Sung Nak-kun

Personal information
- Nationality: South Korean
- Born: 26 February 1962 (age 64)

Korean name
- Hangul: 성낙군
- Hanja: 成樂群
- RR: Seong Nakgun
- MR: Sŏng Nakkun

Sport
- Sport: Sprinting
- Event: 4 × 100 metres relay

Medal record
Men's athletics
Representing South Korea
Asian Championships
| Bronze medal – third place | 1981 Tokyo | 4×100 m |
| Bronze medal – third place | 1983 Kuwait City | 4×100 m |
| Bronze medal – third place | 1985 Jakarta | 4×100 m |

= Sung Nak-kun =

South Korean sprinter

Sung Nak-kun (born 26 February 1962) is a South Korean sprinter.
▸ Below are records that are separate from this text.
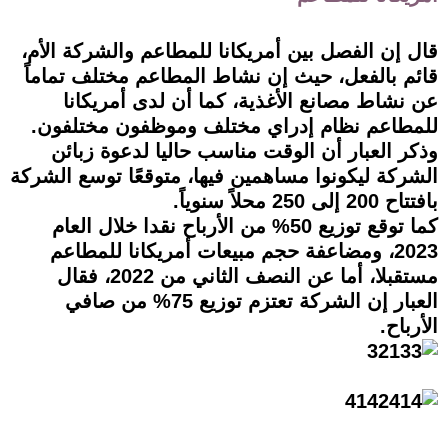
قال إن الفصل بين أمريكانا للمطاعم والشركة الأم،
قائم بالفعل، حيث إن نشاط المطاعم مختلف تماماً
عن نشاط مصانع الأغذية، كما أن لدى أمريكانا
للمطاعم نظام إدراي مختلف وموظفون مختلفون.
وذكر العبار أن الوقت مناسب حاليا لدعوة زبائن
الشركة ليكونوا مساهمين فيها، متوقعًا توسع الشركة
بافتتاح 200 إلى 250 محلاً سنوياً.
كما توقع توزيع 50% من الأرباح نقدا خلال العام
2023، ومضاعفة حجم مبيعات أمريكانا للمطاعم
مستقبلا، أما عن النصف الثاني من 2022، فقال
العبار إن الشركة تعتزم توزيع 75% من صافي
الأرباح.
He competed in the men's 4 × 100 metres relay at the 1988 Summer Olympics.

Sung attended Busan Sports High School (부산체육고등학교) and was active in track and field there. He went on to Dong-a University, and while a student there represented South Korea at the 1980 Juniors Track World Championships and the 1983 Asian Athletics Championships. Along with Jang Jae-keun, Kim Jong-il, and Sim Deok-seop, he was part of the team which won bronze in the men's 4 × 100 metres relay at the 1986 Asian Games.

His brother Sung Nak-gap was also a competitive sprinter in the 1990s.